The determination of protein-bound calcium and magnesium by ultrafiltration- in-vivo: with special reference to terminology and method

Abstract

A modification of the ultrafiltration- in-vivo method introduced by Gerbrandy is presented by which the accuracy is increased sufficiently to allow it to be used for the determination of protein-bound cation in the individual patient. First the term “protein-bound” is discussed, and it is argued that for a correct analysis of cation-binding in clinical conditions the protein-bound fraction should be given in mequiv. bound per unit protein, together with the protein composition and the concomitant concentration of free cation. As to the method, the increase in accuracy is brought about by prolonging the period of venous compression of the arm to at least 25 min and by increasing the number of blood samples taken.
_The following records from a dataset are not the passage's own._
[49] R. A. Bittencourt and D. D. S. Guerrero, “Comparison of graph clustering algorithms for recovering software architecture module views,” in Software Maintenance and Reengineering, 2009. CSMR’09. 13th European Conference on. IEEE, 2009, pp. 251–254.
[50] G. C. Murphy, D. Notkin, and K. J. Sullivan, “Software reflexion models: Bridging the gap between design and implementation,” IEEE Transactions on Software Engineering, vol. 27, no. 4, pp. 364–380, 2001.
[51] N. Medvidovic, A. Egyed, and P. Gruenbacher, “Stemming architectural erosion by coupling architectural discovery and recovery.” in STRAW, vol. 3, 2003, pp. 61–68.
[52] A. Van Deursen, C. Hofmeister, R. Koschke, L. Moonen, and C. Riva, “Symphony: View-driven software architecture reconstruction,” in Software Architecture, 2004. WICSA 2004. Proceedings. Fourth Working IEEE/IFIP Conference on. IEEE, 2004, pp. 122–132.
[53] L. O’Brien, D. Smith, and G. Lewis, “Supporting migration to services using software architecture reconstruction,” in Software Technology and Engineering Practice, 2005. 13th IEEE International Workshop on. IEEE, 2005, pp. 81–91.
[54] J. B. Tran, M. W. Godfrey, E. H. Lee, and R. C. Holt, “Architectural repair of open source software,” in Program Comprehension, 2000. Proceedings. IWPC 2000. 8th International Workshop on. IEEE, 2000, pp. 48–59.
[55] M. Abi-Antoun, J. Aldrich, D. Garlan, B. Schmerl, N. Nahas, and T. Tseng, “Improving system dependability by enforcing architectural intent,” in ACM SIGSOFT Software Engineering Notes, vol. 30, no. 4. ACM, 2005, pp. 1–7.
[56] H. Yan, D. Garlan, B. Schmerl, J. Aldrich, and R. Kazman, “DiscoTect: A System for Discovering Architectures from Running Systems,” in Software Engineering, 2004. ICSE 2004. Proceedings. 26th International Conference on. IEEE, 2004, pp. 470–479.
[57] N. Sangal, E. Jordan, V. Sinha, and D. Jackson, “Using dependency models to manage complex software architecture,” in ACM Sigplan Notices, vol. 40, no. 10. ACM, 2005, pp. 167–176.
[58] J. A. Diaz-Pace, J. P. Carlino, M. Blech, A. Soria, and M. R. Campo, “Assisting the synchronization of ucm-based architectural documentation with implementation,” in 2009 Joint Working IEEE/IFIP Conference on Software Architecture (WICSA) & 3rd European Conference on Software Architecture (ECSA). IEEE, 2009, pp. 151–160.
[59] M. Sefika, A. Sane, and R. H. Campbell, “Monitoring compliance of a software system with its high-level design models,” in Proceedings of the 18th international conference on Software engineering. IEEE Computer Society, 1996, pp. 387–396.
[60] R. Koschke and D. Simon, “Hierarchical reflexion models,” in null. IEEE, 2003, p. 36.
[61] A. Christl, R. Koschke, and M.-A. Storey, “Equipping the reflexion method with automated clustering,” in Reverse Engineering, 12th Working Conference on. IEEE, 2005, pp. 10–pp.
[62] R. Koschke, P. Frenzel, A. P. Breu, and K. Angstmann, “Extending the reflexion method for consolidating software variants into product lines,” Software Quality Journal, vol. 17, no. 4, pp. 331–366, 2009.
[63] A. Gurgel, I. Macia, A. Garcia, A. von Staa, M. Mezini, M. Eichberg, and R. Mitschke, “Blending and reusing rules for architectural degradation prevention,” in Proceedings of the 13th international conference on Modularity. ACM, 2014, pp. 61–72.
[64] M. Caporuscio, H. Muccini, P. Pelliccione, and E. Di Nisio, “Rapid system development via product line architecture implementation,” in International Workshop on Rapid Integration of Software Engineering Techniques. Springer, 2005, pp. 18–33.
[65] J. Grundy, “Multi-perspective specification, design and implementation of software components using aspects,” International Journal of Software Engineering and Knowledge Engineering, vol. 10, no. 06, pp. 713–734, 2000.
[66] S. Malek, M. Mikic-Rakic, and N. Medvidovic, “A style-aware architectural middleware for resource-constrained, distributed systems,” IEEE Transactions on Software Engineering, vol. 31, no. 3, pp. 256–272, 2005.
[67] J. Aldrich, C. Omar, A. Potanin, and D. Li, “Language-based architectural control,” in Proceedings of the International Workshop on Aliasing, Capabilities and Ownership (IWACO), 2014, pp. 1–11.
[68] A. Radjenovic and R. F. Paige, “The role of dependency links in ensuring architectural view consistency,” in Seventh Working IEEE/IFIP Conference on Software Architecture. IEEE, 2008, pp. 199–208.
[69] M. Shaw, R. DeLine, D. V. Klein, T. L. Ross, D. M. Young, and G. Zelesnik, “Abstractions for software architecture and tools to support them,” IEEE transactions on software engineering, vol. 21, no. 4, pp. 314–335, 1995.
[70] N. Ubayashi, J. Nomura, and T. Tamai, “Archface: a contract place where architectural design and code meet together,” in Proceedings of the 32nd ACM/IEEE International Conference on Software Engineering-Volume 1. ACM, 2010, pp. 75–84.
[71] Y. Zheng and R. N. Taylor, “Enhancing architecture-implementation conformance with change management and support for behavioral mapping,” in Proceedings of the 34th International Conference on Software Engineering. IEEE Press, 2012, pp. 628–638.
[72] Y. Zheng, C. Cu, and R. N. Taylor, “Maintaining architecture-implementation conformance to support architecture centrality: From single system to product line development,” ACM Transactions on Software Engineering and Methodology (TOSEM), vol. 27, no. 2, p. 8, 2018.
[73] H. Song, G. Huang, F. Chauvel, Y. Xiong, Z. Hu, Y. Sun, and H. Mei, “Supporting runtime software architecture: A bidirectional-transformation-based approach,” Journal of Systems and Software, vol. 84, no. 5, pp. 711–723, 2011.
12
Provided that the arm is kept completely relaxed, venous compression at a pressure of 90–100 mm Hg is well tolerated and can be maintained for up to 35 min without the occurrence of lactate formation or a serious fall in venous pH: in a total of 82 experiments the mean decrease in the latter was 0.05 and the maximum decrease 0.09. Although the mean increase in total protein was considerable, i.e. 56% of the precompression concentration, no change in protein composition occurred. With the additional aid of equilibrium dialysis it was found that at constant free ( i.e. filterable) cation concentration, a linear relation existed between total concentration of Ca, Mg and Na, respectively and of protein concentration over the range 0–130 g/kg H 2O. Free and protein-bound ( i.e. non-filterable) cation are therefore determined by calculating regression lines from the cation-protein relation found in each experiment. In 15 healthy men the mean values for free and protein-bound Ca so obtained were respectively 2.92 mequiv./kg H 2O and 2.98 mequiv. per 100 g of total protein. For Mg the values 1.13 mequiv./kg H 2O and 0.89 mequiv. per 100 g of total protein were found. The agreement with results obtained by others with different methods was good, and in the case of Ca the spread was comparable with that published for in-vvvitro-ultrafiltration. Observations in patients with various diseases among which were abnormal protein composition and hypercholesteremia gave further indication that in the case of Ca the method is sufficiently accurate to be clinically useful.